Editorialkaltim.com – Ketua Panitia Khusus (Pansus) DPRD Bontang, Ubayya Bengawan mempertanyakan soal keputusan Mahkamah Konstitusi (MK) tentang penyelenggaraan Pemilihan Umum (Pemilu) terhadap pembangunan daerah.
Menurutnya, keputusan MK bakal berdampak pada pembangunan daerah lantaran pemilu bisa dilaksanakan setelah dua tahun penyelenggaraan pemilu nasional.
“Ini Peraturan Daerah (Perda) saja belum disahkan, sudah ada perubahan politik. Yang jadi pertanyaan itu, pemerintahan berikutnya akan menggunakan regulasi yang mana,” ucapnya saat menggelar Rapat Kerja pembahasan RPJMD 2025–2029, Senin (30/6/2025).
Sementara, dokumen Rencana Pembangunan Jangka Menengah Daerah (RPJMD) menjadi acuan yang akan dijalankan selama lima tahun ke depan.
Selain itu, politisi Golkar ini pun mempertanyakan terkait apakah dalam pembahasan RPJMD saat ini bisa ditambahkan pada pasal ataupun ayat berapa yang bisa mengikat sebagai solusi saat masa transisi tersebut.
“Ini akan menjadi PR bagi kita semua, jangan sampai nantinya Plt atau apa pun itu tidak memiliki acuan dalam pembangunan daerah,” imbuhnya.
Menjawab hal itu, Kepala Badan Pengelolaan Keuangan dan Aset Daerah (BPKAD) Bontang, Sonny Suwito Adicahyono mengatakan jika saat ini petunjuk penyusunan RPJMD masih secara normatif, yakni sampai 2030.
Namun, ia berharap nantinya sebelum 2029 akan ada regulasi tersendiri untuk mengisi kekosongan yang tidak ada jabatan politik sebagai kepala daerah.
“Apakah nantinya kepala daerah diperpanjang atau seperti apa konteksnya, kami pun belum bisa mengantisipasi sejauh itu.
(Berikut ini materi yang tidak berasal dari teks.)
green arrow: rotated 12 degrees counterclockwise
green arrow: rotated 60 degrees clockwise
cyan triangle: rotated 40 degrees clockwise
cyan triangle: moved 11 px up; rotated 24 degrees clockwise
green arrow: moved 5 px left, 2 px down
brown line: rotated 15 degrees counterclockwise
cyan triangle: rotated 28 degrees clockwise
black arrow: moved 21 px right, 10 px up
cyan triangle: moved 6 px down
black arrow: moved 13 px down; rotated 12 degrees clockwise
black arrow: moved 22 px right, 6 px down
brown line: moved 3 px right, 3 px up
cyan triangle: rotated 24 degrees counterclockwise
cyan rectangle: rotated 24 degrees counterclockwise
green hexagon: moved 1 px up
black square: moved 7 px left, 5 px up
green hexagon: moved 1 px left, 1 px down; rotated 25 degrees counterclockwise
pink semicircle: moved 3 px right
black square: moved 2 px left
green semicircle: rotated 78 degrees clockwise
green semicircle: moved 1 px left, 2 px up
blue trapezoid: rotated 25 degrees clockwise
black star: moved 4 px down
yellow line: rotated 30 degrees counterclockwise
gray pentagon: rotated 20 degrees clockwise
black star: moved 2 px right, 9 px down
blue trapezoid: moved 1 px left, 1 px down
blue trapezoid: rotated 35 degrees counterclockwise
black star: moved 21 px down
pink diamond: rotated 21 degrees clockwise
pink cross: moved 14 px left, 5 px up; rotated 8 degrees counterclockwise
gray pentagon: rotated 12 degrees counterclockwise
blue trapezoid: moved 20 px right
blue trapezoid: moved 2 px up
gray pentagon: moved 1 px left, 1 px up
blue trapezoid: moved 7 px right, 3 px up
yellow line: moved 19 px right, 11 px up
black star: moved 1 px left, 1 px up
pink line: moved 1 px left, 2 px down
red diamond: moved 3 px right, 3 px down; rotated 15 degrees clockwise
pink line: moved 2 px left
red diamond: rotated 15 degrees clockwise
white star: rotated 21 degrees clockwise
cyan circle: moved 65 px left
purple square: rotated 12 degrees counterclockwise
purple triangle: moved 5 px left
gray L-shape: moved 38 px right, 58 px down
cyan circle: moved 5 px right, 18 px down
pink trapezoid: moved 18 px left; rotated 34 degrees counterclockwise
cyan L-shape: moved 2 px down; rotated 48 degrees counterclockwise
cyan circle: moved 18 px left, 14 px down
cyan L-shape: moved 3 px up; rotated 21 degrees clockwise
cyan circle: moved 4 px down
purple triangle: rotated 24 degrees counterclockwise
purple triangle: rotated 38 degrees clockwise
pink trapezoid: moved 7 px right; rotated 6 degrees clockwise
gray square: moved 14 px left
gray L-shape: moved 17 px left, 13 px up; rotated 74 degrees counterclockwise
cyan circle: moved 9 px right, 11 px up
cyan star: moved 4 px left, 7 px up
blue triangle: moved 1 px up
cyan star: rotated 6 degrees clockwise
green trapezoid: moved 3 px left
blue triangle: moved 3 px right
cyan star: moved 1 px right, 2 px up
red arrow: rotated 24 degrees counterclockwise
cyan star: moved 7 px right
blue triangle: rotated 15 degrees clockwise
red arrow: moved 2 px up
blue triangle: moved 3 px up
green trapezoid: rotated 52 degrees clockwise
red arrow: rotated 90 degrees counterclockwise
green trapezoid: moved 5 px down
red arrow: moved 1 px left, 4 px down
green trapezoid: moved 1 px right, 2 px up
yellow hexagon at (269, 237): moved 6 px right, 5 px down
Tapi kami yakin pasti akan ada regulasinya untuk mengisi kekosongan selama dua tahun dan regulasi untuk mendasari pelaksanaan program pembangunan seperti apa pasti akan diterbitkan sebelum 2029,” jelasnya.
Diketahui, Mahkamah Konstitusi (MK) memutuskan mulai 2029, keserentakan penyelenggaraan pemilihan umum yang konstitusional adalah dengan memisahkan penyelenggaraan pemilihan umum anggota DPR, anggota DPD, dan presiden/wakil presiden (Pemilu nasional) dengan penyelenggaraan pemilihan umum anggota DPRD provinsi/kabupaten/kota serta gubernur/wakil gubernur, bupati/wakil bupati, dan wali kota/wakil wali kota (Pemilu daerah atau lokal). Sehingga, Pemilu serentak yang selama ini dikenal sebagai “Pemilu 5 (lima) kotak” tidak lagi berlaku. Penentuan keserentakan tersebut untuk mewujudkan pemilihan umum yang berkualitas serta memperhitungkan kemudahan dan kesederhanaan bagi pemilih dalam melaksanakan hak memilih sebagai wujud pelaksanaan kedaulatan rakyat.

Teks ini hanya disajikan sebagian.